Workplace Investigations

Date: 2009
Author: Daniel A. Lublin
Publication: Metro

Court willing to equate silence with dishonest

After moving to Canada from Ghana and graduating from Simon Fraser University, Eric Obeng soon took a job with a Vancouver area Canada Safeway store as a cashier. After seven years, he was an assistant manager at Canada Safeway’s Ocean Park store in Surrey, British Columbia. Obeng had ambitious goals at his job. He wanted to run the whole company.
Staying late at the store one evening to perform an out-of-stock count, Obeng was seen leaving with a number of bags, which some other employees thought “appeared” to contain groceries. Although none of the employees actually saw what Obeng placed in the bags, they all reached the same conclusion: Obeng had taken merchandise from the store without paying.
The next day, the staff reported that Obeng might have been stealing to the store’s manager, who arranged for an investigation into Obeng’s activities. Donald Brost (a retired RCMP Officer) was brought in to conduct interviews of witnesses and build a report.
In the course of the investigation, Obeng was told that that other staff had seen him take groceries without paying, and he was then asked to give his evidence of what happened. Obeng denied he had done anything wrong but offered no explanation for why he was seen with the bags. He later said at trial that he felt “shocked, surprised and devastated at being accused of theft.”
Mr. Brost completed his report and submitted it to Canada Safeway’s District Manager, Mark Townsend, who had to determine whether any discipline was necessary. In reviewing the report, he noticed that Obeng did not provide any explanation to contradict the reports from the staff, so he invited to Obeng to again share any information which could help explain what happened. Once more, Obeng continued to simply deny that he had done anything wrong. He was fired for theft and breach of trust. Obeng sued for wrongful dismissal, and the parties next met in court.
At trial, Justice Elaine Adair determined that Canada Safeway could not prove that Obeng had actually taken anything from the store without paying. She commented that the witnesses could not positively say they saw Obeng leave the store with anything other than his own property and that the most likely conclusion was that the staff simply misinterpreted the evidence of what Obeng had been doing.
However, by failing to explain what he was doing during the course of investigation, Justice Adair found that Obeng had not acted truthfully, thereby breaching the implied duty of honesty and faithfulness owed by him to his employer.
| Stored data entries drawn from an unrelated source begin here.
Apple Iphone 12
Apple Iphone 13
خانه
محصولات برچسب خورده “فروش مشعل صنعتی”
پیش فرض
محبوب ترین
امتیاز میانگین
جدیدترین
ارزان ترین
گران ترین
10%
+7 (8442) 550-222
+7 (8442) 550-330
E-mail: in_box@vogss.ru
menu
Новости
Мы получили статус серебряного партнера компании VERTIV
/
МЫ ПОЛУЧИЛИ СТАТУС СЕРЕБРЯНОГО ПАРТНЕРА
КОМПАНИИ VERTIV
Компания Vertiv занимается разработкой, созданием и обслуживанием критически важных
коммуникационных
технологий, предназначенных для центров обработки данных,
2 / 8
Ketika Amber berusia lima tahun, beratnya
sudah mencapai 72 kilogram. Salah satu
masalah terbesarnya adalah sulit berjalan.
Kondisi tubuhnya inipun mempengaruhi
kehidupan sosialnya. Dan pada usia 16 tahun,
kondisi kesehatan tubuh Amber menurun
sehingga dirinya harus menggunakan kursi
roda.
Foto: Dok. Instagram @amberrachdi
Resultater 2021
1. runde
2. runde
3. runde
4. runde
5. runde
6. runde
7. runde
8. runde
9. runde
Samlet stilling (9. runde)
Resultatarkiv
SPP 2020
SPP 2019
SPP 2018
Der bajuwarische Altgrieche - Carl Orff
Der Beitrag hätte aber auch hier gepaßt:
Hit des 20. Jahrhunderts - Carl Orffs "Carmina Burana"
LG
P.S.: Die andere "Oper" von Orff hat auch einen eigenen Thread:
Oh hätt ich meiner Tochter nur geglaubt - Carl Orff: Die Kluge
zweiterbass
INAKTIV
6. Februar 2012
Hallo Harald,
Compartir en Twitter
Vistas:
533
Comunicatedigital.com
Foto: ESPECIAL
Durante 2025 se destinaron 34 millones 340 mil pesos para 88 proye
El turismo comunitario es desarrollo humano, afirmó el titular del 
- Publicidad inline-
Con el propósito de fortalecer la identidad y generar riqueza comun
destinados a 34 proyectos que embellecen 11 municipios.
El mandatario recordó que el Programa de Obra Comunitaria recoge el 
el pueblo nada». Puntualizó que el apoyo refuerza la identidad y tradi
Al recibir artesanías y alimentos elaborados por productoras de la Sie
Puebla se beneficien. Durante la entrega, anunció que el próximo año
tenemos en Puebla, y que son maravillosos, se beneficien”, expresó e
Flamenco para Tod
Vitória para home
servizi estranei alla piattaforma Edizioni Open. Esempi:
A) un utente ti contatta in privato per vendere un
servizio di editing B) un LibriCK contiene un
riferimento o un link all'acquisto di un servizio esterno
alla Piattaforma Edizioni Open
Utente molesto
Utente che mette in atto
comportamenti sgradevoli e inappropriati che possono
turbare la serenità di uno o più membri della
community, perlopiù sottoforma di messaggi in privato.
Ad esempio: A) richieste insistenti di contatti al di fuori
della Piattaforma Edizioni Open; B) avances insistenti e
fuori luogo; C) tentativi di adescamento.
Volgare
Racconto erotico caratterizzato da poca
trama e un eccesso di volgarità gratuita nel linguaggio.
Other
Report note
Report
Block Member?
Obeng kept quiet “in circumstances where an explanation was clearly called for and where he was obligated to provide one,” according to Canada Safeway’s policy on internal investigations that Obeng signed when he first started work, she wrote in a judgment released last month.
While lying during the course of an investigation may be deemed cause for dismissal, Canadian employees should pause given the court’s willingness to also equate silence with dishonesty. To avoid these misgivings, employees should heed the following advice:

  • Review corporate policies on investigations of misconduct.
  • If an investigation is imminent, request an opportunity to meet with counsel prior to disclosing evidence.
  • From the outset, ensure that any mitigating factors or explanations are brought out in the open. Don’t leave them for a lawsuit.